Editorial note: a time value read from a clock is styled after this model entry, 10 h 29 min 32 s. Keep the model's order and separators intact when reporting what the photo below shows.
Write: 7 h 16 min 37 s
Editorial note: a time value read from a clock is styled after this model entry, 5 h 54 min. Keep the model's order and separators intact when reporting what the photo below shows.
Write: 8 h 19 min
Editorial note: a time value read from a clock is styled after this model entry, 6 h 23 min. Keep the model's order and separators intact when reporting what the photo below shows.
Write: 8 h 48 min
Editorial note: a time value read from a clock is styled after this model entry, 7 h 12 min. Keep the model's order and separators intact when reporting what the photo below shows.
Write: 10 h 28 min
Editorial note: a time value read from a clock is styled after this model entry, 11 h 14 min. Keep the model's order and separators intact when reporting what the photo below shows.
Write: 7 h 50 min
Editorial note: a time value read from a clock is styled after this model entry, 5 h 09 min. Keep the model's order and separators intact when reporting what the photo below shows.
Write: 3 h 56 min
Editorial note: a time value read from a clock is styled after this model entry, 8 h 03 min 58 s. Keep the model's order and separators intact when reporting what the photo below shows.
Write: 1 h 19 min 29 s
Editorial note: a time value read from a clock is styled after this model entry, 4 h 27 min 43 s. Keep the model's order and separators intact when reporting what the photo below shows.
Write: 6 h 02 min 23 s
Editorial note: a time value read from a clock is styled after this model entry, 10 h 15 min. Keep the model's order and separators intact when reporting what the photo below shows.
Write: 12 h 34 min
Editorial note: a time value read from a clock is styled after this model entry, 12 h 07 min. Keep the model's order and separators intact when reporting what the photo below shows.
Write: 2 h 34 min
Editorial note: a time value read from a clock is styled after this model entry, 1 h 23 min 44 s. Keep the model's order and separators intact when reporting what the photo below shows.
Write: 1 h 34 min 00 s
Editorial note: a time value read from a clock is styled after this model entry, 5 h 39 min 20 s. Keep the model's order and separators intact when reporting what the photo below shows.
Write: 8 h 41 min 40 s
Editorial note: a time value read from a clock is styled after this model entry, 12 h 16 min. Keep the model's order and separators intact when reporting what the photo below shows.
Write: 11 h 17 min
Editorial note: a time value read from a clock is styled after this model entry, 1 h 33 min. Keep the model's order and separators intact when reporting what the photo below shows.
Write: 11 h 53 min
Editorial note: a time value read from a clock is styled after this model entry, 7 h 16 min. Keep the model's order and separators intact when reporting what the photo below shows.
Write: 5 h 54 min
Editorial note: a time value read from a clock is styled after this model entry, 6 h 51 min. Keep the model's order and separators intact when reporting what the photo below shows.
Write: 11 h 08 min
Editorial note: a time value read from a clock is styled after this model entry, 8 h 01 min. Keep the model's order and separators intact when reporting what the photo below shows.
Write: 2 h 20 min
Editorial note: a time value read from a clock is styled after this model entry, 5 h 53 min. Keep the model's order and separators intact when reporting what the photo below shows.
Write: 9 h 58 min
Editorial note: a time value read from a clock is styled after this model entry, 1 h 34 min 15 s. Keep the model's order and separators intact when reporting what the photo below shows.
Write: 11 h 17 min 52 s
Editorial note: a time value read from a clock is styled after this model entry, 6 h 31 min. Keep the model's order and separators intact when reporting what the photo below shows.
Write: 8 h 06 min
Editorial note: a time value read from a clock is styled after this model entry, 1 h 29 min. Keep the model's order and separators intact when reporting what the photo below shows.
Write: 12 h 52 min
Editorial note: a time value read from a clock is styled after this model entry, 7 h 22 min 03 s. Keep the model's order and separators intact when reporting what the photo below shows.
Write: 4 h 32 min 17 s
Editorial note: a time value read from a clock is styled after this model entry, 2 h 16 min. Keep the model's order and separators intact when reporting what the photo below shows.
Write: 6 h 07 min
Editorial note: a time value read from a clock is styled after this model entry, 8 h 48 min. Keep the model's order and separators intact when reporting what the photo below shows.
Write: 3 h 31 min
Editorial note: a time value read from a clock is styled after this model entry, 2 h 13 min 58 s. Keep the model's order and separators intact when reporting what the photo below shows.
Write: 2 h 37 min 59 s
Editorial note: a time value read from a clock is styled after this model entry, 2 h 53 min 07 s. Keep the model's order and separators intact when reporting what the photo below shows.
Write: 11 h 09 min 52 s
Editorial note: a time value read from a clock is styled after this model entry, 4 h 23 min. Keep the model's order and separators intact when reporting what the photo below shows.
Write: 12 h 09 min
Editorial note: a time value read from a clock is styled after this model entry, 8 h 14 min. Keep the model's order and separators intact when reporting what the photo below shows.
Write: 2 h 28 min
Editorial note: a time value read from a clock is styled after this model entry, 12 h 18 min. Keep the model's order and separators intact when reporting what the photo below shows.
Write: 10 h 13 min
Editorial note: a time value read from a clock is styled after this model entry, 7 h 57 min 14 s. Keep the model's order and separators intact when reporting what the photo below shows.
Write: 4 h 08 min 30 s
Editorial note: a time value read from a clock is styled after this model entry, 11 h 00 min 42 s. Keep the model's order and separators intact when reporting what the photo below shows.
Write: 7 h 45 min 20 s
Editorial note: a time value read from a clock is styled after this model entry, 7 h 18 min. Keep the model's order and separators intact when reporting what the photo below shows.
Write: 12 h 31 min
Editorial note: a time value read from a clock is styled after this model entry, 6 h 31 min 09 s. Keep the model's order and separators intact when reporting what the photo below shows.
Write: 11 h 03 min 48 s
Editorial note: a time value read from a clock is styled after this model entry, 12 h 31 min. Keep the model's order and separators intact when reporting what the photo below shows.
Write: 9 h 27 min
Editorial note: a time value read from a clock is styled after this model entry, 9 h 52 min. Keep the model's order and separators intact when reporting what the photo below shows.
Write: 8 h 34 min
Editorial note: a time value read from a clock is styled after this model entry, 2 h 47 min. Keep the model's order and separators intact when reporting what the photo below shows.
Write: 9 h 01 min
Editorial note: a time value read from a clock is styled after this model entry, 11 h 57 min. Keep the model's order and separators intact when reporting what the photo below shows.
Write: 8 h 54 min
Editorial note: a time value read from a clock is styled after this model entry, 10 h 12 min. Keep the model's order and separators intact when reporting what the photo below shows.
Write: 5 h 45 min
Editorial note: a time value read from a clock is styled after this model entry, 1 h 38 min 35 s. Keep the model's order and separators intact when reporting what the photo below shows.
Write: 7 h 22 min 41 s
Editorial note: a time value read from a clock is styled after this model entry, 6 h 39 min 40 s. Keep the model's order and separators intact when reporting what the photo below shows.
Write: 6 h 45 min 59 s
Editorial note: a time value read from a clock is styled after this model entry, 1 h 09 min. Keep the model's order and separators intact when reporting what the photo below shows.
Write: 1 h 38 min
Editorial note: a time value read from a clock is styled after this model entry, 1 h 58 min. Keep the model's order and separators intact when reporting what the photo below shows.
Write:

------

> **EXERCISE OBJECTIVE**
Could you recast all of the records above as a numbered list, one line per item, with any blank lines left out?

> **WRITTEN SOLUTION**
1. Editorial note: a time value read from a clock is styled after this model entry, 10 h 29 min 32 s. Keep the model's order and separators intact when reporting what the photo below shows.
2. Write: 7 h 16 min 37 s
3. Editorial note: a time value read from a clock is styled after this model entry, 5 h 54 min. Keep the model's order and separators intact when reporting what the photo below shows.
4. Write: 8 h 19 min
5. Editorial note: a time value read from a clock is styled after this model entry, 6 h 23 min. Keep the model's order and separators intact when reporting what the photo below shows.
6. Write: 8 h 48 min
7. Editorial note: a time value read from a clock is styled after this model entry, 7 h 12 min. Keep the model's order and separators intact when reporting what the photo below shows.
8. Write: 10 h 28 min
9. Editorial note: a time value read from a clock is styled after this model entry, 11 h 14 min. Keep the model's order and separators intact when reporting what the photo below shows.
10. Write: 7 h 50 min
11. Editorial note: a time value read from a clock is styled after this model entry, 5 h 09 min. Keep the model's order and separators intact when reporting what the photo below shows.
12. Write: 3 h 56 min
13. Editorial note: a time value read from a clock is styled after this model entry, 8 h 03 min 58 s. Keep the model's order and separators intact when reporting what the photo below shows.
14. Write: 1 h 19 min 29 s
15. Editorial note: a time value read from a clock is styled after this model entry, 4 h 27 min 43 s. Keep the model's order and separators intact when reporting what the photo below shows.
16. Write: 6 h 02 min 23 s
17. Editorial note: a time value read from a clock is styled after this model entry, 10 h 15 min. Keep the model's order and separators intact when reporting what the photo below shows.
18. Write: 12 h 34 min
19. Editorial note: a time value read from a clock is styled after this model entry, 12 h 07 min. Keep the model's order and separators intact when reporting what the photo below shows.
20. Write: 2 h 34 min
21. Editorial note: a time value read from a clock is styled after this model entry, 1 h 23 min 44 s. Keep the model's order and separators intact when reporting what the photo below shows.
22. Write: 1 h 34 min 00 s
23. Editorial note: a time value read from a clock is styled after this model entry, 5 h 39 min 20 s. Keep the model's order and separators intact when reporting what the photo below shows.
24. Write: 8 h 41 min 40 s
25. Editorial note: a time value read from a clock is styled after this model entry, 12 h 16 min. Keep the model's order and separators intact when reporting what the photo below shows.
26. Write: 11 h 17 min
27. Editorial note: a time value read from a clock is styled after this model entry, 1 h 33 min. Keep the model's order and separators intact when reporting what the photo below shows.
28. Write: 11 h 53 min
29. Editorial note: a time value read from a clock is styled after this model entry, 7 h 16 min. Keep the model's order and separators intact when reporting what the photo below shows.
30. Write: 5 h 54 min
31. Editorial note: a time value read from a clock is styled after this model entry, 6 h 51 min. Keep the model's order and separators intact when reporting what the photo below shows.
32. Write: 11 h 08 min
33. Editorial note: a time value read from a clock is styled after this model entry, 8 h 01 min. Keep the model's order and separators intact when reporting what the photo below shows.
34. Write: 2 h 20 min
35. Editorial note: a time value read from a clock is styled after this model entry, 5 h 53 min. Keep the model's order and separators intact when reporting what the photo below shows.
36. Write: 9 h 58 min
37. Editorial note: a time value read from a clock is styled after this model entry, 1 h 34 min 15 s. Keep the model's order and separators intact when reporting what the photo below shows.
38. Write: 11 h 17 min 52 s
39. Editorial note: a time value read from a clock is styled after this model entry, 6 h 31 min. Keep the model's order and separators intact when reporting what the photo below shows.
40. Write: 8 h 06 min
41. Editorial note: a time value read from a clock is styled after this model entry, 1 h 29 min. Keep the model's order and separators intact when reporting what the photo below shows.
42. Write: 12 h 52 min
43. Editorial note: a time value read from a clock is styled after this model entry, 7 h 22 min 03 s. Keep the model's order and separators intact when reporting what the photo below shows.
44. Write: 4 h 32 min 17 s
45. Editorial note: a time value read from a clock is styled after this model entry, 2 h 16 min. Keep the model's order and separators intact when reporting what the photo below shows.
46. Write: 6 h 07 min
47. Editorial note: a time value read from a clock is styled after this model entry, 8 h 48 min. Keep the model's order and separators intact when reporting what the photo below shows.
48. Write: 3 h 31 min
49. Editorial note: a time value read from a clock is styled after this model entry, 2 h 13 min 58 s. Keep the model's order and separators intact when reporting what the photo below shows.
50. Write: 2 h 37 min 59 s
51. Editorial note: a time value read from a clock is styled after this model entry, 2 h 53 min 07 s. Keep the model's order and separators intact when reporting what the photo below shows.
52. Write: 11 h 09 min 52 s
53. Editorial note: a time value read from a clock is styled after this model entry, 4 h 23 min. Keep the model's order and separators intact when reporting what the photo below shows.
54. Write: 12 h 09 min
55. Editorial note: a time value read from a clock is styled after this model entry, 8 h 14 min. Keep the model's order and separators intact when reporting what the photo below shows.
56. Write: 2 h 28 min
57. Editorial note: a time value read from a clock is styled after this model entry, 12 h 18 min. Keep the model's order and separators intact when reporting what the photo below shows.
58. Write: 10 h 13 min
59. Editorial note: a time value read from a clock is styled after this model entry, 7 h 57 min 14 s. Keep the model's order and separators intact when reporting what the photo below shows.
60. Write: 4 h 08 min 30 s
61. Editorial note: a time value read from a clock is styled after this model entry, 11 h 00 min 42 s. Keep the model's order and separators intact when reporting what the photo below shows.
62. Write: 7 h 45 min 20 s
63. Editorial note: a time value read from a clock is styled after this model entry, 7 h 18 min. Keep the model's order and separators intact when reporting what the photo below shows.
64. Write: 12 h 31 min
65. Editorial note: a time value read from a clock is styled after this model entry, 6 h 31 min 09 s. Keep the model's order and separators intact when reporting what the photo below shows.
66. Write: 11 h 03 min 48 s
67. Editorial note: a time value read from a clock is styled after this model entry, 12 h 31 min. Keep the model's order and separators intact when reporting what the photo below shows.
68. Write: 9 h 27 min
69. Editorial note: a time value read from a clock is styled after this model entry, 9 h 52 min. Keep the model's order and separators intact when reporting what the photo below shows.
70. Write: 8 h 34 min
71. Editorial note: a time value read from a clock is styled after this model entry, 2 h 47 min. Keep the model's order and separators intact when reporting what the photo below shows.
72. Write: 9 h 01 min
73. Editorial note: a time value read from a clock is styled after this model entry, 11 h 57 min. Keep the model's order and separators intact when reporting what the photo below shows.
74. Write: 8 h 54 min
75. Editorial note: a time value read from a clock is styled after this model entry, 10 h 12 min. Keep the model's order and separators intact when reporting what the photo below shows.
76. Write: 5 h 45 min
77. Editorial note: a time value read from a clock is styled after this model entry, 1 h 38 min 35 s. Keep the model's order and separators intact when reporting what the photo below shows.
78. Write: 7 h 22 min 41 s
79. Editorial note: a time value read from a clock is styled after this model entry, 6 h 39 min 40 s. Keep the model's order and separators intact when reporting what the photo below shows.
80. Write: 6 h 45 min 59 s
81. Editorial note: a time value read from a clock is styled after this model entry, 1 h 09 min. Keep the model's order and separators intact when reporting what the photo below shows.
82. Write: 1 h 38 min
83. Editorial note: a time value read from a clock is styled after this model entry, 1 h 58 min. Keep the model's order and separators intact when reporting what the photo below shows.
84. Write:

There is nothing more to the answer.